One interesting species is the Red Knot. This species was newsworthy a few years ago because of its staging area in Delaware Bay (more on that later). It uses our shorelines to feed on mollusks, worms, snails, seeds and gastropods. It is found only in small flocks here as the population makes its way south.
The Red Knot breeds in our high Arctic islands where it nests on tundra. It winters along the Atlantic and Pacific coasts of southern USA and also in Central and South America. It also lives in Europe and Asia.
The Red Knot is a medium-sized shorebird. It is larger than the 'peeps' (Semipalmated Sandpiper, for example) but smaller than the Yellowlegs and Willets. It appears here only in its winter (basic) plumage. That is too bad because it is really beautiful in its breeding plumage, with a bright reddish face and breast and a speckled brownish and grayish back.
In its winter plumage, as seen in the photo above, it appears overall grayish. Of note are its medium-length black bill, dark legs, white underparts with gray spots and streaks going up the sides and neck. A good identifying feature is the gray chevrons or streaks along the white sides. In flight it shows a long wing with a gray lining and a fine white line above. The tail and rump are gray.
The Red Knot has been made famous by the media due to its staging area in Delaware Bay, USA. As much as 90% of the entire population gathers there to feed. This is one of its main staging areas and there it feeds on horseshoe crab eggs. These are energy rich and give the birds enough energy to complete their flights southward. The problem arose when horseshoe crab fishermen overfished the crabs, depleting the food source for the knots. Through good horseshoe crab management in the US, the problem is resolved for now.

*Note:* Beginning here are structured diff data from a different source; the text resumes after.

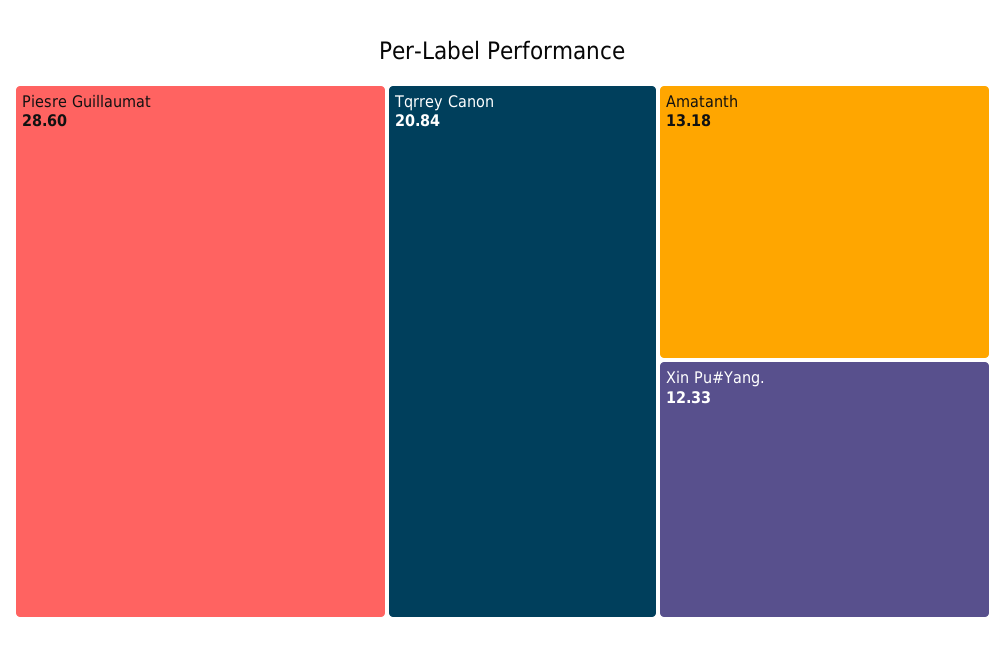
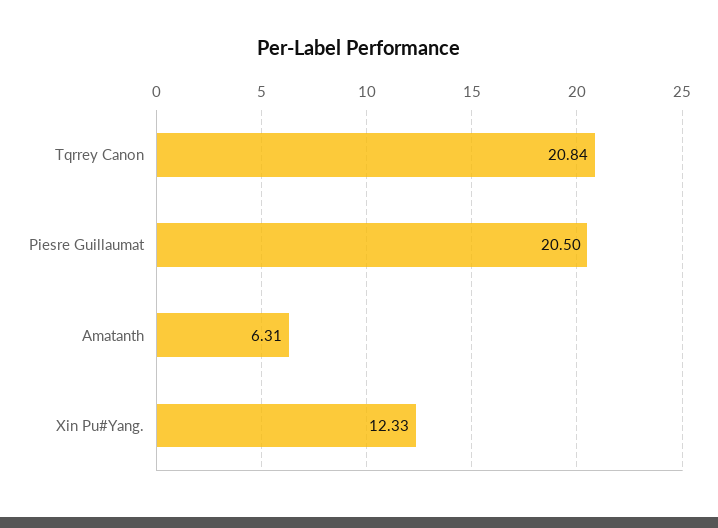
  {
-   "Piesre Guillaumat": 28.6,
+   "Piesre Guillaumat": 20.5,
    "Tqrrey Canon": 20.84,
-   "Amatanth": 13.18,
+   "Amatanth": 6.31,
    "Xin Pu#Yang.": 12.33
  }

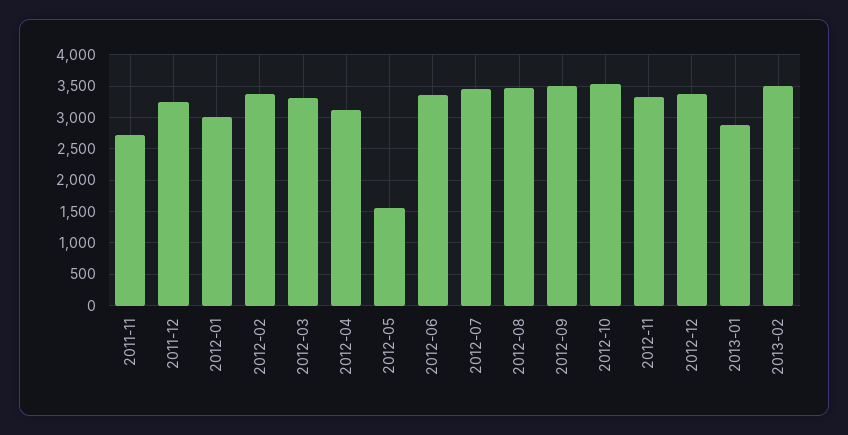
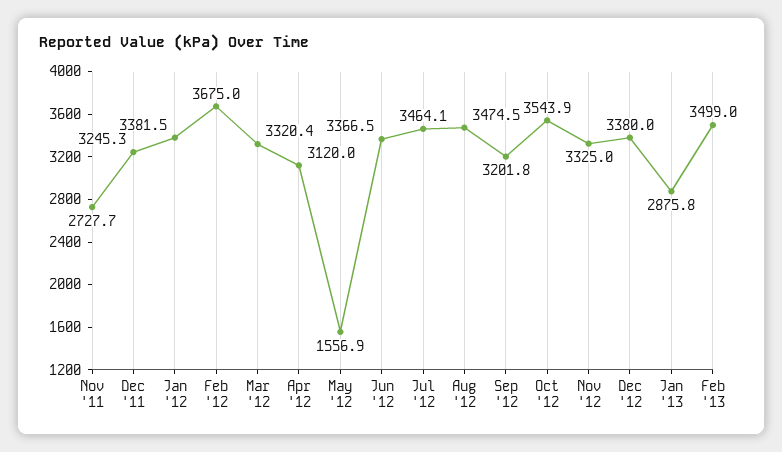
  {
    "2011-11": 2727.7,
    "2011-12": 3245.3,
-   "2012-01": 3000,
+   "2012-01": 3381.5,
-   "2012-02": 3400,
+   "2012-02": 3675,
    "2012-03": 3320.4,
    "2012-04": 3120,
    "2012-05": 1556.9,
    "2012-06": 3366.5,
    "2012-07": 3464.1,
    "2012-08": 3474.5,
-   "2012-09": 3500,
+   "2012-09": 3201.8,
    "2012-10": 3543.9,
    "2012-11": 3325,
    "2012-12": 3380,
    "2013-01": 2875.8,
    "2013-02": 3499
  }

The crabs are very important in the ecology of coastal areas.
The horseshoe crab is important in the medical industry for sterility testing in medical equipment and intravenous drugs. Also, research on their eyes has provided a better understanding of human vision.
We will continue to have problems when human 'needs' interfere with the ecology of our native species. Education and good management hopefully will avoid serious effects on the birds.